Car les chevaux, là bas, traités en personnes humaines, ont des noms, et les Arabes prennent certainement plus de soins à faire l’éducation d’un cheval que les Européens à faire celle d’un homme ; aussi parviennent-ils à développer en lui plus que de l’instinct, de l’intelligence. C’est ainsi qu’ils obtiennent du cheval qui vient de renverser son cavalier un arrêt immédiat. Le noble animal demeure comme un chien fidèle, près du cavalier blessé ou mort.

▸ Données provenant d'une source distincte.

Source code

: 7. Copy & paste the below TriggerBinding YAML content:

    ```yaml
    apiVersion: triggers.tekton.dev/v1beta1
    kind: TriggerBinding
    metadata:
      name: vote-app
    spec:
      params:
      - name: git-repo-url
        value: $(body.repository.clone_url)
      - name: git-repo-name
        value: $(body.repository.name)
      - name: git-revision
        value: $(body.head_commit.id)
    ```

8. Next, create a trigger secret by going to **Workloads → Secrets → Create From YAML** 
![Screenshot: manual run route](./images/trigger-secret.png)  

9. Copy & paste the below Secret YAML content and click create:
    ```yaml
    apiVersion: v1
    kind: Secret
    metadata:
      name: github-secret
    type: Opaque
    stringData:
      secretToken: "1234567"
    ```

Rihana ne faisait pas seulement la joie de son propriétaire, elle était la gloire de sa tribu. Elle gagnait le prix aux courses, elle était acclamée dans les fantasias, elle savait se mettre à genoux et se lever toute droite sans inquiéter son maître.

L’administrateur de M… guignait ce beau cheval. La vue de celui que ramenait le gouverneur aiguisa son désir de le posséder. Enfin, n’y tenant plus, il s’approcha de son propriétaire :

— Lagdar, dit-il, combien veux-tu de ce cheval de sultan ?

— Il n’est pas à vendre, répondit Ladgar.

— Je sais que tu es à ton aise ; mais, voyons, pour me faire plaisir, estime-le un gros prix et cède-le-moi.